[Rendered images with source text]
※ ※ ※

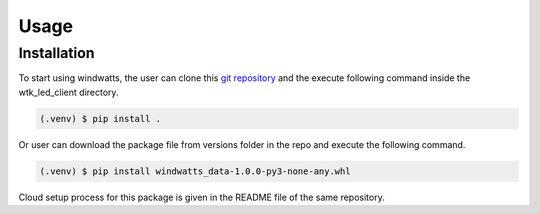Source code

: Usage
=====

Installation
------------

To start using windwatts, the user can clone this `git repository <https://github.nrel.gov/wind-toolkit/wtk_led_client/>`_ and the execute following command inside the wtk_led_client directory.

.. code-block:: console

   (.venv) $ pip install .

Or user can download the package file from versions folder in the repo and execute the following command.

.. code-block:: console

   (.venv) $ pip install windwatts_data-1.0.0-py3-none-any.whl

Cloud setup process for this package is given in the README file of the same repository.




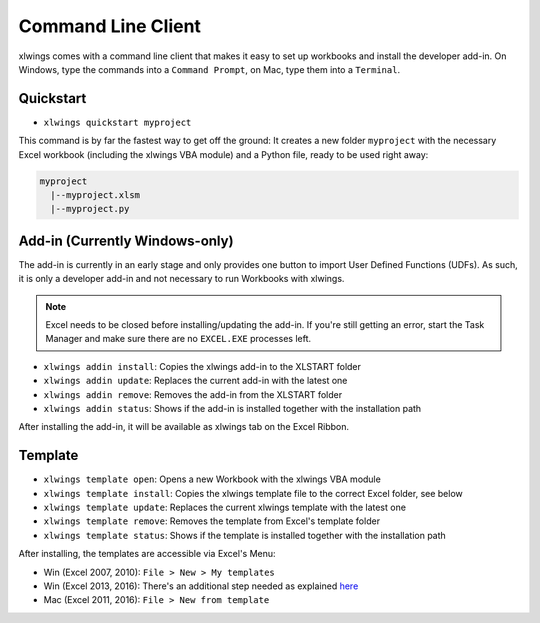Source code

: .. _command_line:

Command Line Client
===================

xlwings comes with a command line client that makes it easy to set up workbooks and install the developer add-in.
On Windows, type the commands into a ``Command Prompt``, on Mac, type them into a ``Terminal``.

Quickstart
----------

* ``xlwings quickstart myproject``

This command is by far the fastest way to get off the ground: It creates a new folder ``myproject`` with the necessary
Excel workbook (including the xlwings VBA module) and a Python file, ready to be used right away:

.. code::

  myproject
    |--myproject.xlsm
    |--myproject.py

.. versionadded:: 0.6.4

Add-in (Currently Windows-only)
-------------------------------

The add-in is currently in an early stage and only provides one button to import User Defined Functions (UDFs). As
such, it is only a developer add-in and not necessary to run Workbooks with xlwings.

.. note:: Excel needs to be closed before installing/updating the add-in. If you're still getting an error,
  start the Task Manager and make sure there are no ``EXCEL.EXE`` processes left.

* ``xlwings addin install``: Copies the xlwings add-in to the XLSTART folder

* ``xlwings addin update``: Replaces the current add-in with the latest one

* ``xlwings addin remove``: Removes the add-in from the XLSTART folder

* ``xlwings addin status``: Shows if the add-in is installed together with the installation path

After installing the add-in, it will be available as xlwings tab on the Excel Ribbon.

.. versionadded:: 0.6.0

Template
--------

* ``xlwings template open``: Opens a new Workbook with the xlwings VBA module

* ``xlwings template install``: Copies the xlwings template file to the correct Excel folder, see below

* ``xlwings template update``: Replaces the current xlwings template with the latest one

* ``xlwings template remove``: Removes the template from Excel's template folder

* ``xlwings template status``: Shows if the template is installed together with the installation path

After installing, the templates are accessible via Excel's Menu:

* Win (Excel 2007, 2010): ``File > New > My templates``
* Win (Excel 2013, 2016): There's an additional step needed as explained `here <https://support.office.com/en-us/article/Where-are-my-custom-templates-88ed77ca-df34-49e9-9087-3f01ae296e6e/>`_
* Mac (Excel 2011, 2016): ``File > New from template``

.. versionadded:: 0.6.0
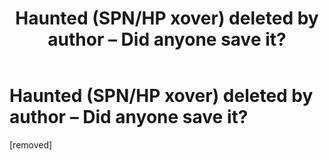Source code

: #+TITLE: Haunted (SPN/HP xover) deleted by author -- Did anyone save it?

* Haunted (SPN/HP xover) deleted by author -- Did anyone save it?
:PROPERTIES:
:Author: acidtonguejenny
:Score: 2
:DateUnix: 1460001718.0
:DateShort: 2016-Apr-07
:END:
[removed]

※ ※ ※

Problem description: Repeat the entries exactly and keep the pictures out of the copy.

Answer box:
Source code

: Usage
=====

Installation
------------

To start using windwatts, the user can clone this `git repository <https://github.nrel.gov/wind-toolkit/wtk_led_client/>`_ and the execute following command inside the wtk_led_client directory.

.. code-block:: console

   (.venv) $ pip install .

Or user can download the package file from versions folder in the repo and execute the following command.

.. code-block:: console

   (.venv) $ pip install windwatts_data-1.0.0-py3-none-any.whl

Cloud setup process for this package is given in the README file of the same repository.




Source code

: .. _command_line:

Command Line Client
===================

xlwings comes with a command line client that makes it easy to set up workbooks and install the developer add-in.
On Windows, type the commands into a ``Command Prompt``, on Mac, type them into a ``Terminal``.

Quickstart
----------

* ``xlwings quickstart myproject``

This command is by far the fastest way to get off the ground: It creates a new folder ``myproject`` with the necessary
Excel workbook (including the xlwings VBA module) and a Python file, ready to be used right away:

.. code::

  myproject
    |--myproject.xlsm
    |--myproject.py

.. versionadded:: 0.6.4

Add-in (Currently Windows-only)
-------------------------------

The add-in is currently in an early stage and only provides one button to import User Defined Functions (UDFs). As
such, it is only a developer add-in and not necessary to run Workbooks with xlwings.

.. note:: Excel needs to be closed before installing/updating the add-in. If you're still getting an error,
  start the Task Manager and make sure there are no ``EXCEL.EXE`` processes left.

* ``xlwings addin install``: Copies the xlwings add-in to the XLSTART folder

* ``xlwings addin update``: Replaces the current add-in with the latest one

* ``xlwings addin remove``: Removes the add-in from the XLSTART folder

* ``xlwings addin status``: Shows if the add-in is installed together with the installation path

After installing the add-in, it will be available as xlwings tab on the Excel Ribbon.

.. versionadded:: 0.6.0

Template
--------

* ``xlwings template open``: Opens a new Workbook with the xlwings VBA module

* ``xlwings template install``: Copies the xlwings template file to the correct Excel folder, see below

* ``xlwings template update``: Replaces the current xlwings template with the latest one

* ``xlwings template remove``: Removes the template from Excel's template folder

* ``xlwings template status``: Shows if the template is installed together with the installation path

After installing, the templates are accessible via Excel's Menu:

* Win (Excel 2007, 2010): ``File > New > My templates``
* Win (Excel 2013, 2016): There's an additional step needed as explained `here <https://support.office.com/en-us/article/Where-are-my-custom-templates-88ed77ca-df34-49e9-9087-3f01ae296e6e/>`_
* Mac (Excel 2011, 2016): ``File > New from template``

.. versionadded:: 0.6.0
Source code

: #+TITLE: Haunted (SPN/HP xover) deleted by author -- Did anyone save it?

* Haunted (SPN/HP xover) deleted by author -- Did anyone save it?
:PROPERTIES:
:Author: acidtonguejenny
:Score: 2
:DateUnix: 1460001718.0
:DateShort: 2016-Apr-07
:END:
[removed]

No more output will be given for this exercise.